Algorithmic methods of finite discrete structures. Topological graph drawing (part III)

TL;DR

This paper introduces new algorithmic methods for topological graph drawing, utilizing cycle basis selection, Monte Carlo, and steepest descent techniques to improve graph visualization and Hamiltonian cycle construction.

Contribution

It presents novel algorithms combining cycle basis selection, Monte Carlo, and steepest descent methods for topological graph drawing and Hamiltonian cycle construction.

Findings

Algorithm for topological graph drawing using cycle basis and Monte Carlo.

Steepest descent method for flat subgraph topological drawing.

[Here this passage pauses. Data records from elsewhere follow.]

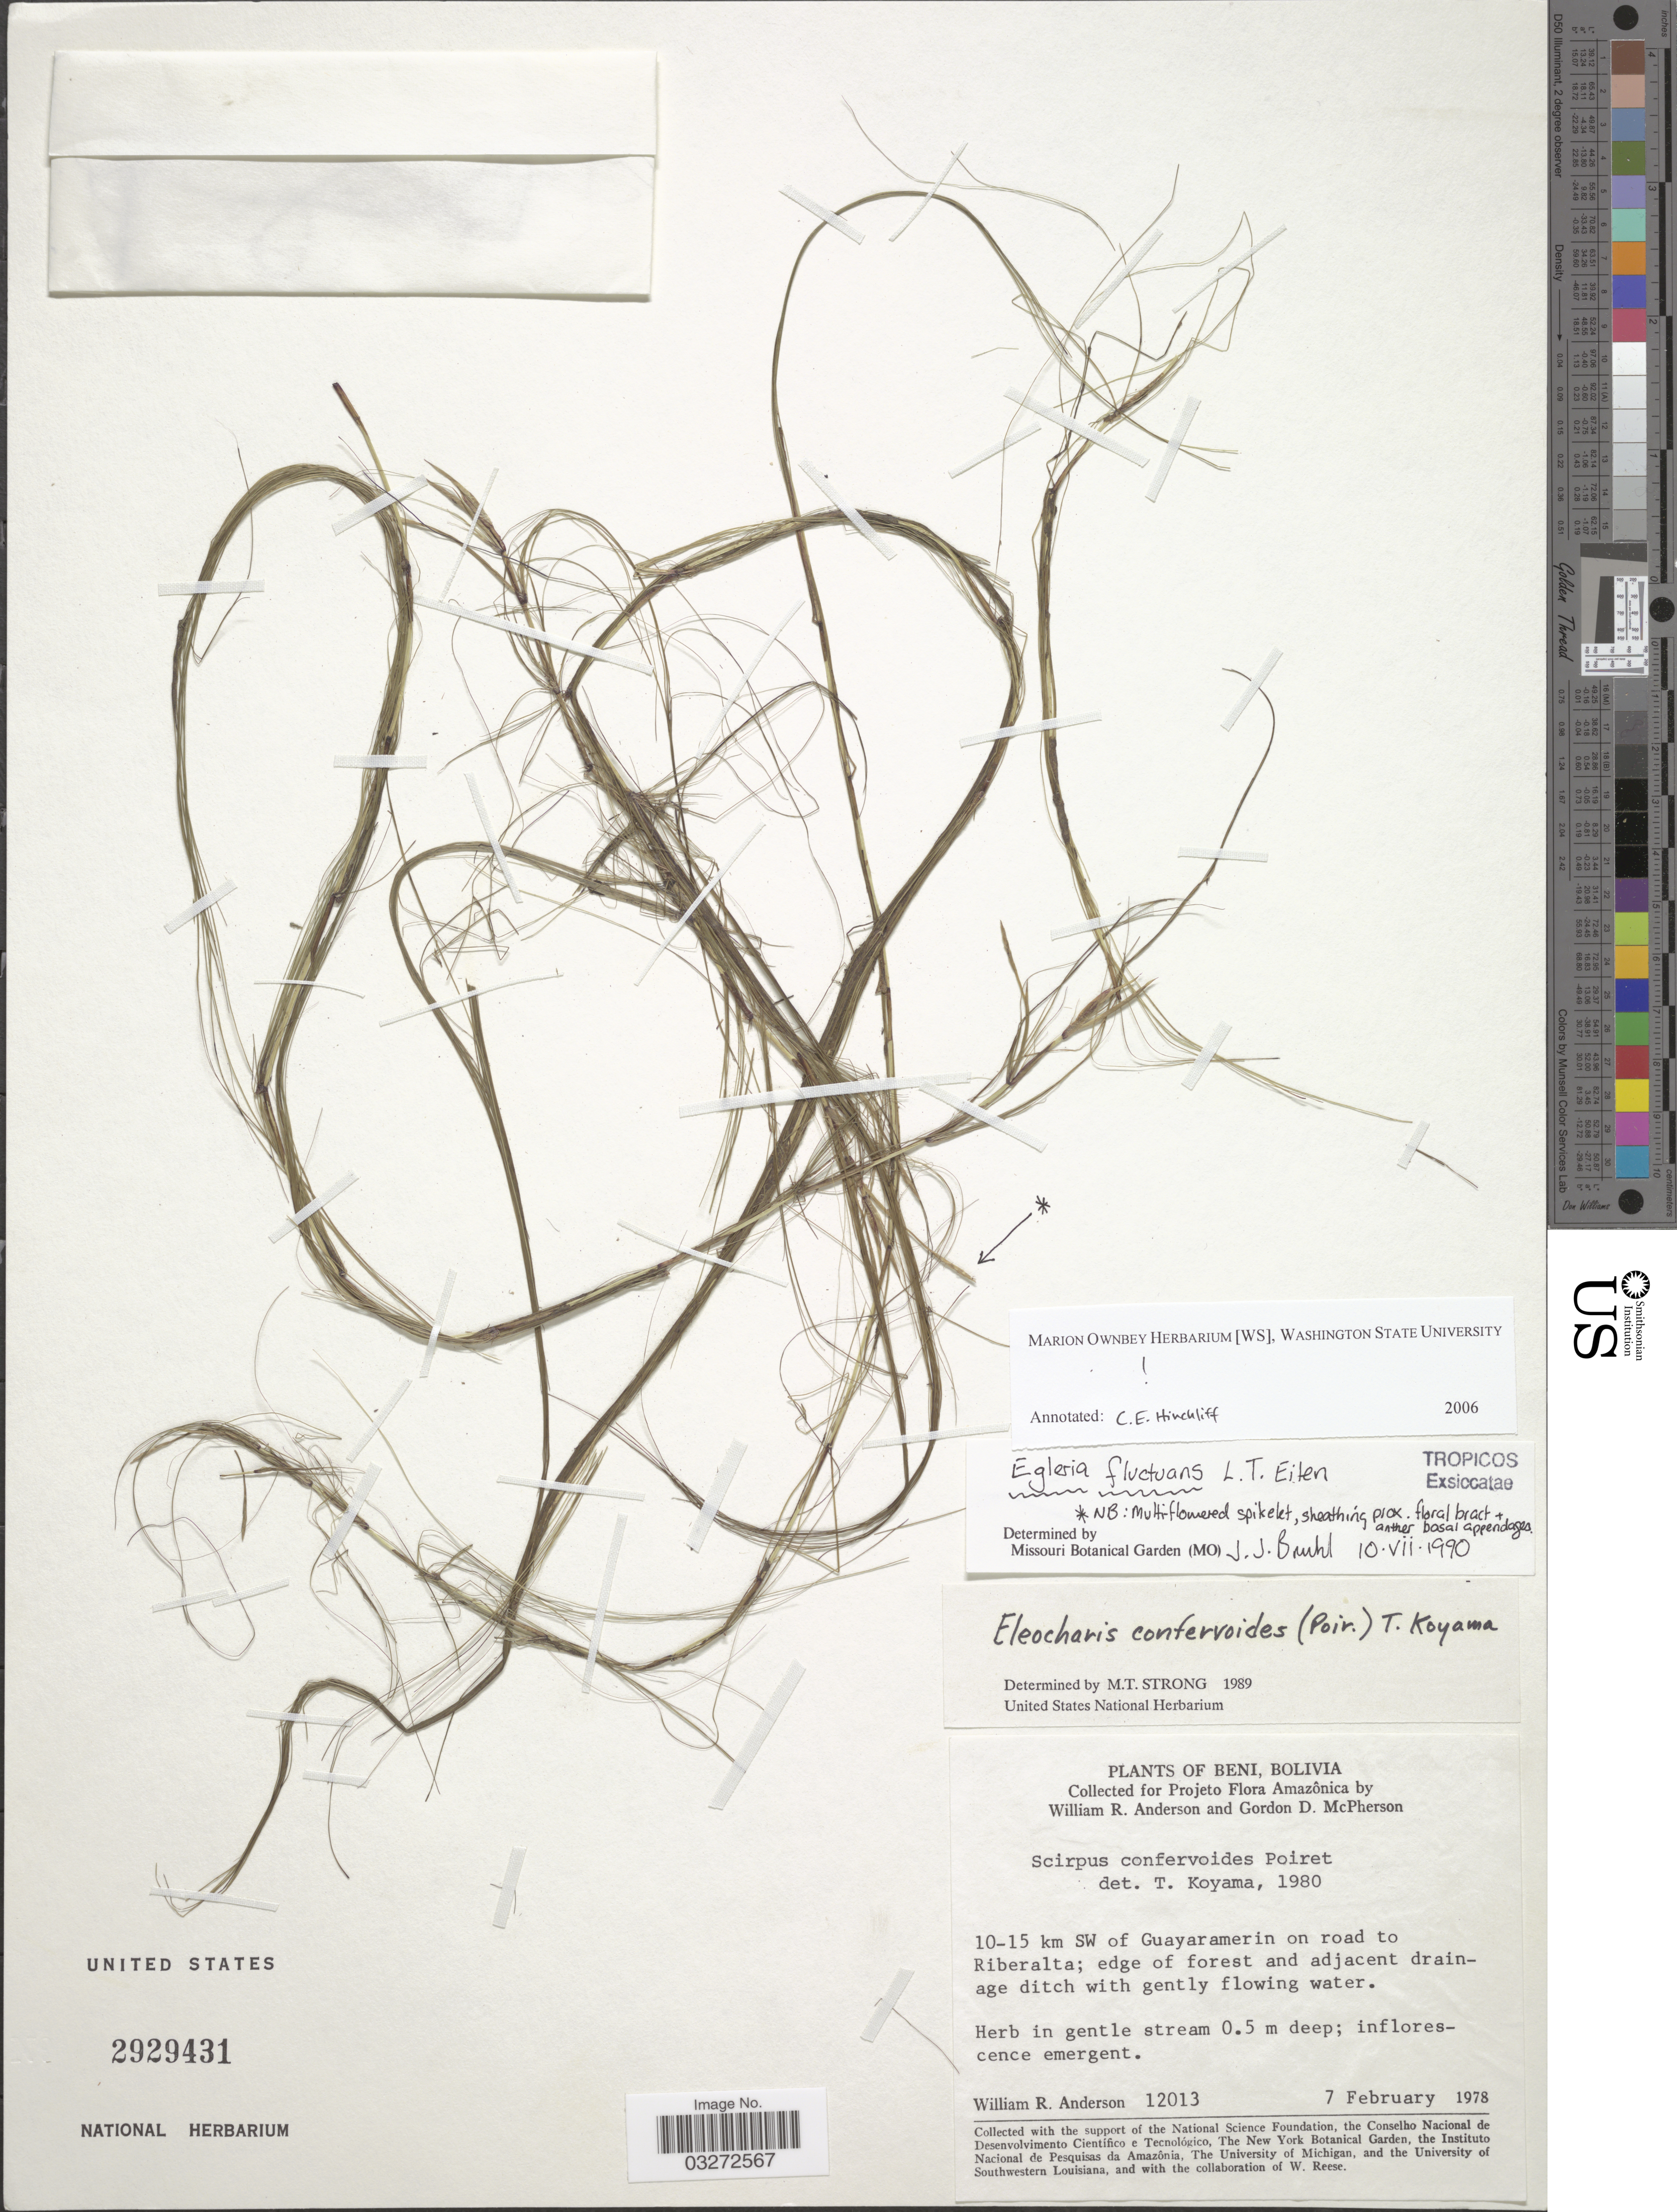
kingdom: Plantae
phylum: Tracheophyta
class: Liliopsida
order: Poales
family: Cyperaceae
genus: Eleocharis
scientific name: Eleocharis fluctuans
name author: (L.T. Eiten) Roalson & Hinchliff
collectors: W. R. Anderson & G. D. McPherson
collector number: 12013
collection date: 1978-02-07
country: Bolivia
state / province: Beni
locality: Amazônica. 10-15 km SW of Guayaramerin on road to Riberalta.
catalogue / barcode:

New approach for constructing Hamiltonian cycles via cycle graphs.

Abstract

The manuscript considers mathematical models for creating a topological drawing of a graph based on the methods of G. Ringel's vertex rotation theory. An algorithm is presented for generating a topological drawing of a flat part of a graph based on the selection of a basis for the cycle subspace C(G) using the Monte Carlo method. A steepest descent method for constructing a topological drawing of a flat subgraph is described in the manuscript. The topological drawing of a graph is constructed using a combination of the methods of vector intersection algebra developed by L. I. Rapport. Three stages of constructing a flat subgraph of a non-separable graph are described. The issues of constructing a Hamiltonian cycle based on constructing a flat subgraph are considered. A new method for constructing a Hamiltonian cycle of a graph based on the cycle graph of a flat subgraph is described.